I just know there has to be some psychology in play with these promos. The promo during December got me to upgrade to the $100 plan, and I know I'm not the only one.
I suspect it’s much more about understanding user behavior, i.e: given more allowance off-peak, do users change when they use Claude? And from there, that will inform how plans are designed long term. If they discover that offering higher off-peak limits meaningfully changes how/when users interact with the service, they can use discounted off-peak plans to flatten usage. I would be very surprised if this promotion had anything to do with encouraging people to upgrade.
You're probably right. I've been thinking about why anthropic's revenue keeps soaring. I think in terms of "new users trying the product" we're definitely somewhere in the slowing part of the S-curve (at least in the US), but there are other growth contributors. Two bigs ones are people finding new use-cases and people figuring out how to scale up current use-cases to use more tokens. Perhaps little temporary-usage-boosts like this give people permission to attempt new use-cases or more scale and realize they could use a higher tiered plan.
Interesting - the first thing my mind went to was the DoD supply chain risk designation, and wanting to boost metrics to calm investors nerves
There's definitely psychology in play, but I think it might be less "trying to get you to spend more" and more "trying to incentivize load-shifting", which (to me at least) is a lot less sinister-- my utility does this too for electricity, and nobody attributes malicious intent to it.
We all know these services see huge load spikes and sometimes service degradation when America wakes up, and I bet they'd appreciate it if as many "chug-and-plug" agent workflows moved to overnight hours as possible.

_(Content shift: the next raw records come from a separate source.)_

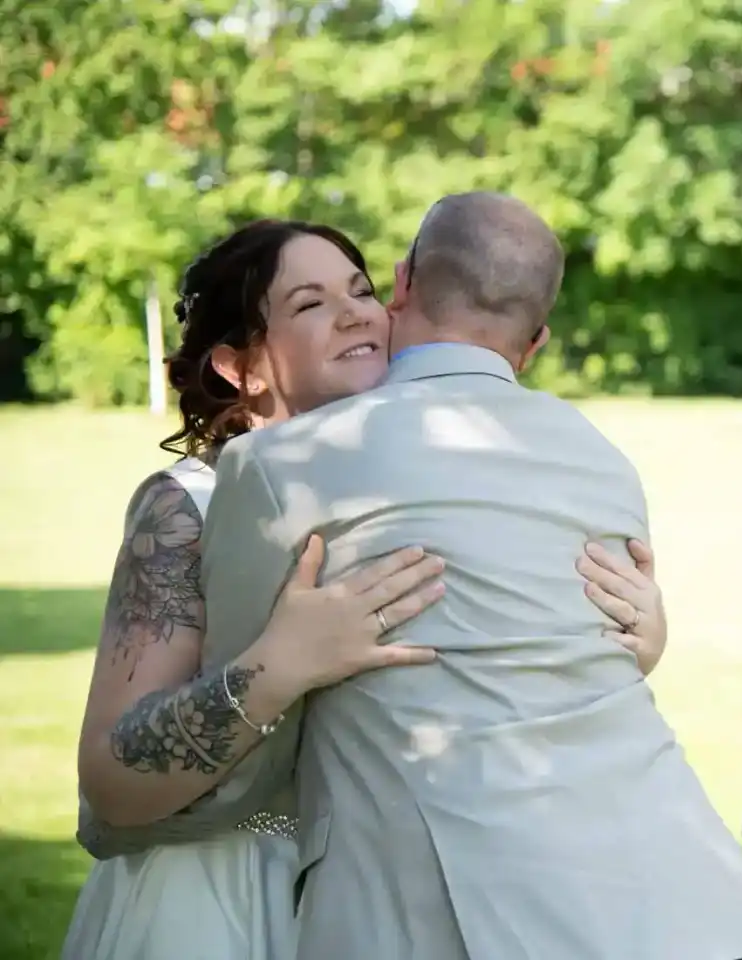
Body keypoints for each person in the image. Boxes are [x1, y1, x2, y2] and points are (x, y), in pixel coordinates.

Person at [185, 193, 742, 960]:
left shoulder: (283, 464)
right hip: (665, 894)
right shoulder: (603, 459)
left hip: (434, 915)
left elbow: (241, 742)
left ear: (401, 285)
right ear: (535, 343)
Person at [61, 219, 668, 960]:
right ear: (239, 367)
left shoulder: (420, 482)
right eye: (310, 303)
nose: (356, 314)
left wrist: (631, 643)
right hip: (228, 896)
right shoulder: (187, 504)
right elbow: (112, 781)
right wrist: (280, 665)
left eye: (360, 290)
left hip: (394, 891)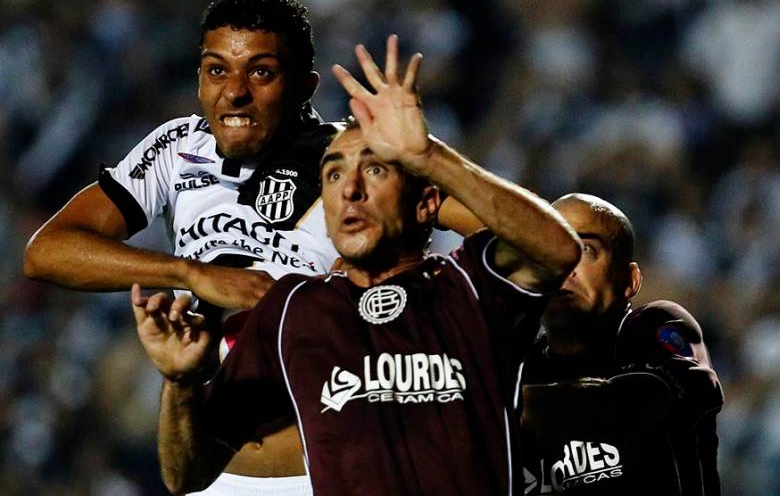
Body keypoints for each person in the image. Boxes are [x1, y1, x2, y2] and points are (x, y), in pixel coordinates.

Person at [133, 35, 582, 495]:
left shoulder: (472, 285)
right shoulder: (293, 313)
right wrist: (181, 383)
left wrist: (428, 156)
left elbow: (559, 248)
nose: (349, 190)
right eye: (332, 174)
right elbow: (185, 473)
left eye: (375, 169)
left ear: (427, 202)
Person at [23, 0, 342, 495]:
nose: (233, 91)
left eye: (260, 72)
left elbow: (494, 227)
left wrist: (430, 159)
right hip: (213, 469)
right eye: (217, 69)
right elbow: (46, 252)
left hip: (330, 464)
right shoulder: (179, 146)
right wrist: (191, 273)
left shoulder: (349, 158)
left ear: (305, 86)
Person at [518, 194, 723, 495]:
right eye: (550, 248)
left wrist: (496, 404)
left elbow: (633, 402)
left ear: (630, 280)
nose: (564, 264)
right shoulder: (522, 365)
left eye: (586, 249)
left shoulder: (654, 327)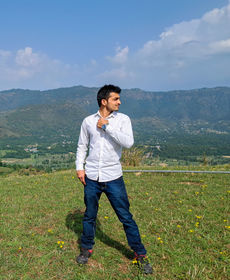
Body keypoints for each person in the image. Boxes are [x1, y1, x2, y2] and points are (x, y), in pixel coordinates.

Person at [75, 84, 153, 274]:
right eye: (115, 99)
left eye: (118, 99)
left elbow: (128, 143)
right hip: (92, 176)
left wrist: (107, 127)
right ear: (104, 101)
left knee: (125, 217)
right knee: (89, 215)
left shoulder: (123, 120)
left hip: (113, 177)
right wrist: (80, 168)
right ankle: (86, 249)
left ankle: (140, 254)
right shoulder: (87, 121)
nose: (119, 102)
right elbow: (82, 146)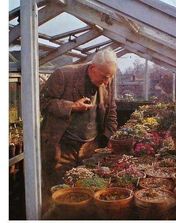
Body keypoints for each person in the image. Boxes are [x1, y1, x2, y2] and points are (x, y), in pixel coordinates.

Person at [40, 47, 118, 195]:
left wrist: (108, 138)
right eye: (105, 77)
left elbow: (111, 110)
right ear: (93, 68)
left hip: (91, 148)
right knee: (59, 191)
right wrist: (72, 106)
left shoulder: (107, 79)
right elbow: (42, 102)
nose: (107, 82)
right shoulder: (63, 75)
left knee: (86, 191)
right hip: (63, 147)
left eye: (110, 77)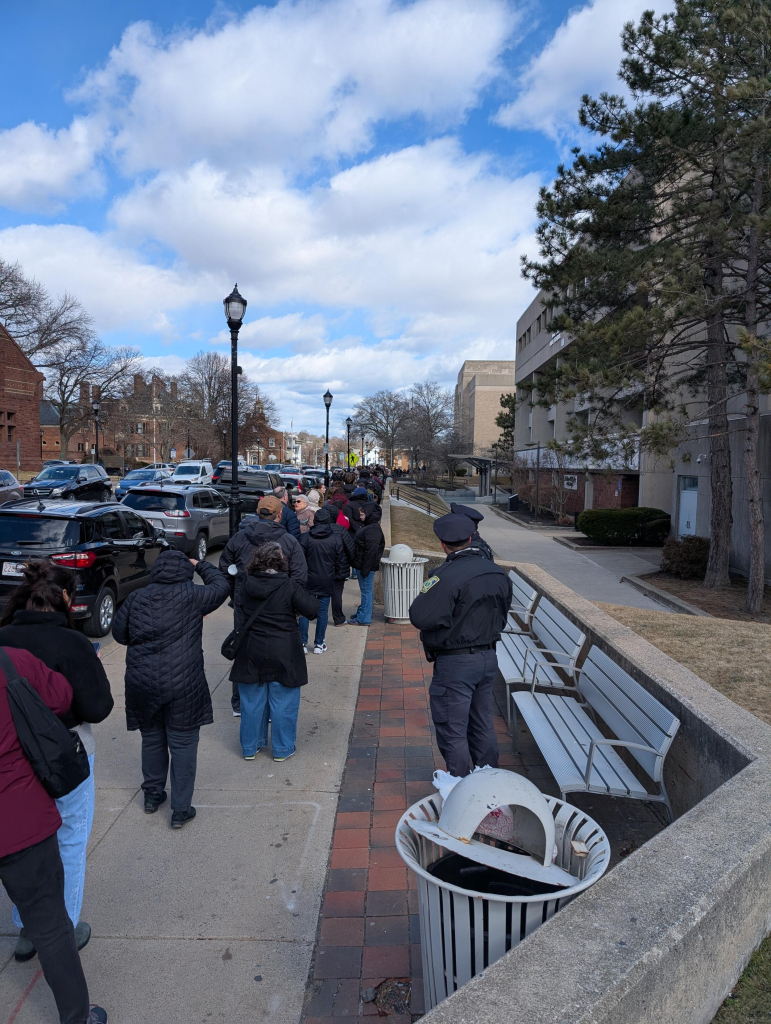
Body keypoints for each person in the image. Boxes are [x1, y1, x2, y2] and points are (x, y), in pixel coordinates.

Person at [0, 561, 113, 963]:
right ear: (65, 598)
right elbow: (98, 707)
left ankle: (29, 925)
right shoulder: (72, 644)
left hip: (12, 757)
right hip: (65, 755)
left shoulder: (4, 638)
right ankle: (61, 928)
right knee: (69, 839)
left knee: (26, 844)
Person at [0, 645, 108, 1024]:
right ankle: (77, 1018)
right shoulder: (11, 661)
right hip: (17, 817)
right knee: (49, 924)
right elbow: (62, 696)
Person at [112, 549, 229, 828]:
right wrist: (200, 564)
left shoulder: (137, 597)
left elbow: (119, 634)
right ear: (185, 571)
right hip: (184, 682)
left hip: (143, 680)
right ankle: (180, 809)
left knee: (151, 739)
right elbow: (222, 585)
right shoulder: (193, 596)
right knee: (183, 743)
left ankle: (152, 795)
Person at [409, 513, 512, 778]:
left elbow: (420, 616)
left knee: (453, 728)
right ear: (470, 538)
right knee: (482, 724)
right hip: (488, 658)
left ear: (443, 544)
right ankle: (489, 783)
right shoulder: (496, 572)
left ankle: (460, 788)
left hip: (456, 664)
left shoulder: (446, 576)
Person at [219, 496, 307, 715]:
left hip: (244, 607)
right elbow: (300, 576)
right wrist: (288, 598)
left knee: (244, 651)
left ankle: (240, 703)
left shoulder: (239, 538)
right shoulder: (288, 541)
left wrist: (237, 594)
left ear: (257, 512)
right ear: (279, 515)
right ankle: (270, 706)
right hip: (280, 609)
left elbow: (224, 570)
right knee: (278, 653)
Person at [230, 543, 319, 761]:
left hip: (252, 647)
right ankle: (282, 748)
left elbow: (238, 607)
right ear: (280, 560)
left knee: (251, 702)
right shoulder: (288, 585)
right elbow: (312, 610)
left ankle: (250, 747)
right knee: (284, 701)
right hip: (284, 648)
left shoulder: (246, 583)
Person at [298, 507, 349, 652]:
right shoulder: (335, 538)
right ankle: (319, 643)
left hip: (308, 580)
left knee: (304, 612)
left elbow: (300, 560)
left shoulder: (305, 538)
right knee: (322, 612)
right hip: (326, 579)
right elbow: (340, 560)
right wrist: (337, 575)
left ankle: (302, 642)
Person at [350, 501, 385, 625]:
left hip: (365, 566)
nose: (360, 516)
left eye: (362, 514)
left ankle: (363, 617)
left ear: (369, 514)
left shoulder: (372, 529)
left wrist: (365, 569)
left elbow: (371, 551)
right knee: (365, 591)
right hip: (363, 565)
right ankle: (362, 613)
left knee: (366, 591)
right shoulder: (369, 527)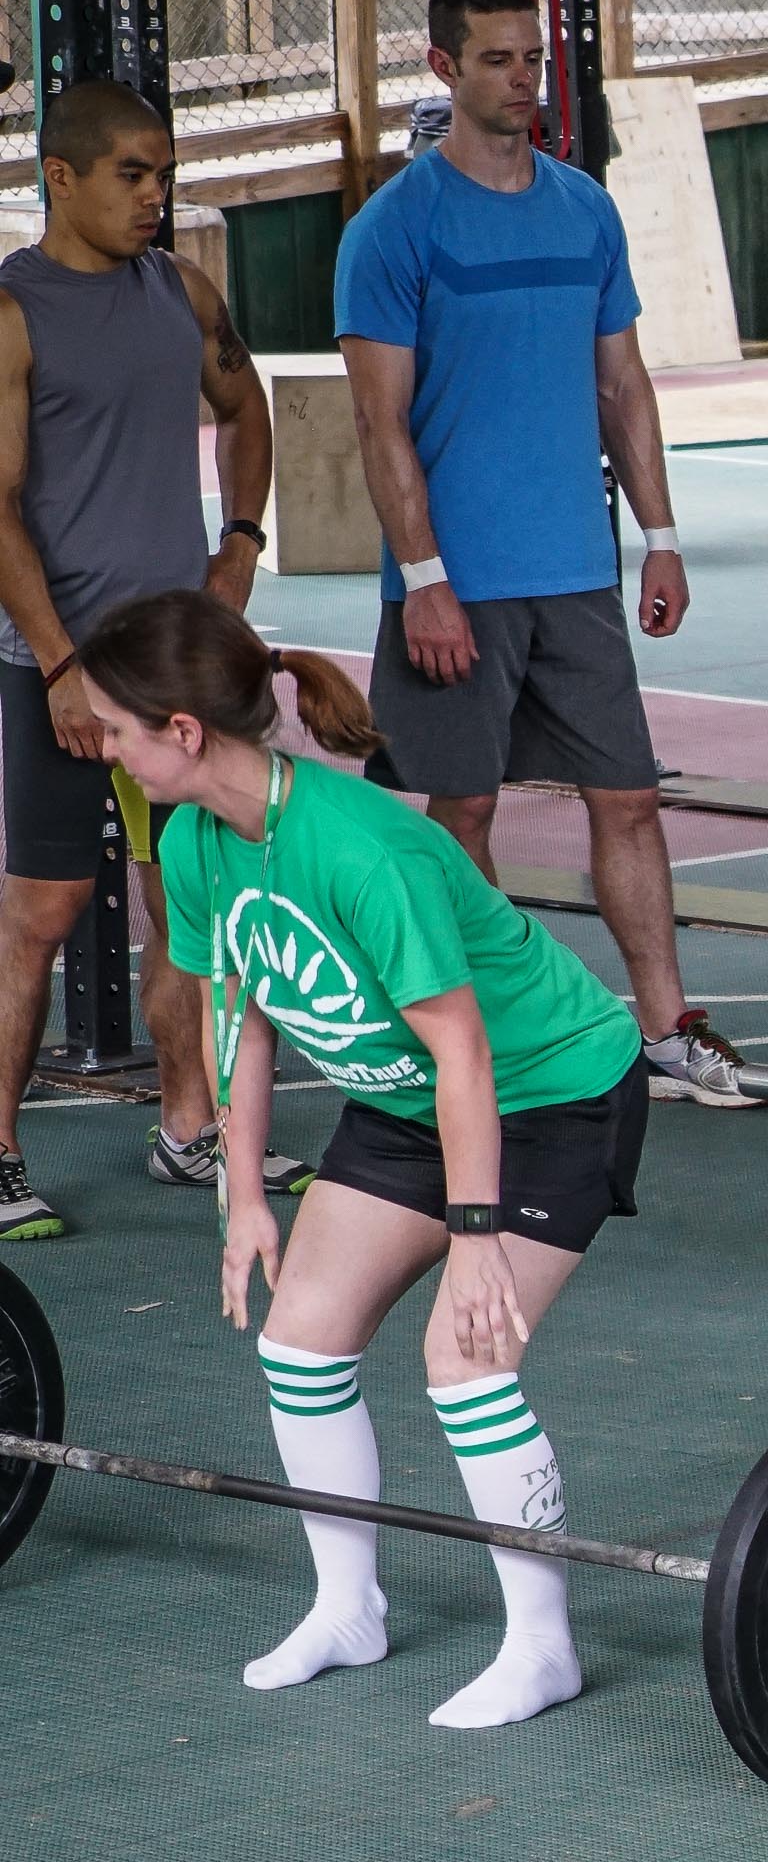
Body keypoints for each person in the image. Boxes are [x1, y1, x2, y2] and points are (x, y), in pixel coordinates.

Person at [74, 592, 647, 1730]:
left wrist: (476, 1240)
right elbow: (239, 1007)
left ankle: (543, 1648)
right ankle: (350, 1608)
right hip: (400, 1107)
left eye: (115, 729)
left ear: (182, 730)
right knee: (300, 1342)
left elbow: (467, 1051)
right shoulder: (195, 839)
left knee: (466, 1361)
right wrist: (242, 1190)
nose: (103, 748)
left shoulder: (364, 848)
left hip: (547, 1094)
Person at [332, 0, 749, 1109]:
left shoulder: (585, 210)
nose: (523, 79)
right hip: (453, 585)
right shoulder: (392, 230)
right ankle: (486, 1040)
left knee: (629, 799)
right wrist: (423, 580)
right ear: (443, 70)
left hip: (576, 574)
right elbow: (379, 423)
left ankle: (667, 1030)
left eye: (533, 58)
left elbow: (624, 382)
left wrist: (659, 536)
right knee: (461, 812)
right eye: (498, 61)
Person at [0, 80, 275, 1234]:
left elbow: (245, 401)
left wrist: (241, 549)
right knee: (44, 911)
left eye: (164, 173)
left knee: (199, 905)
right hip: (56, 670)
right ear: (59, 177)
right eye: (131, 173)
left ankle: (187, 1127)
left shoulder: (180, 289)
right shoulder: (13, 310)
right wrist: (63, 666)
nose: (156, 195)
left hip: (171, 667)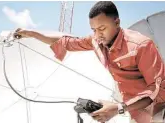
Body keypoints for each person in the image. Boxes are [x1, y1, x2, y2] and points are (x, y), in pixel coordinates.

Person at [14, 1, 165, 123]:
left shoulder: (141, 46)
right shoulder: (96, 41)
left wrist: (117, 108)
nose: (98, 34)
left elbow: (155, 91)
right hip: (134, 109)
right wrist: (33, 34)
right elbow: (65, 41)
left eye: (102, 28)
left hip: (159, 109)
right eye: (93, 30)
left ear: (117, 22)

The psychology is to hook you on the usage. A lot of people see a little movement in the usage meter and get cold feet about heavy usage. The prior $70 credit deal and now this offering are to try to get people to dive in, and hopefully retain that usage pattern afterwards.
I found the $250 in free credit for Claude Code hard to actually use before it expired. I think I got down to less than $50
I found that when I have “infinite” tokens my behaviour changed. 3-5 tabs so I’m not waiting, free side quests, huge review skills over whole codebase, skills that wrap 10 other skills. It’s like going from expensive data to uncapped.
I think these token doubles are there to kick you into a abundance mindset (for want of a better term) so going back feels painful. Stop counting tokens, focus on your project and the cost of your own time.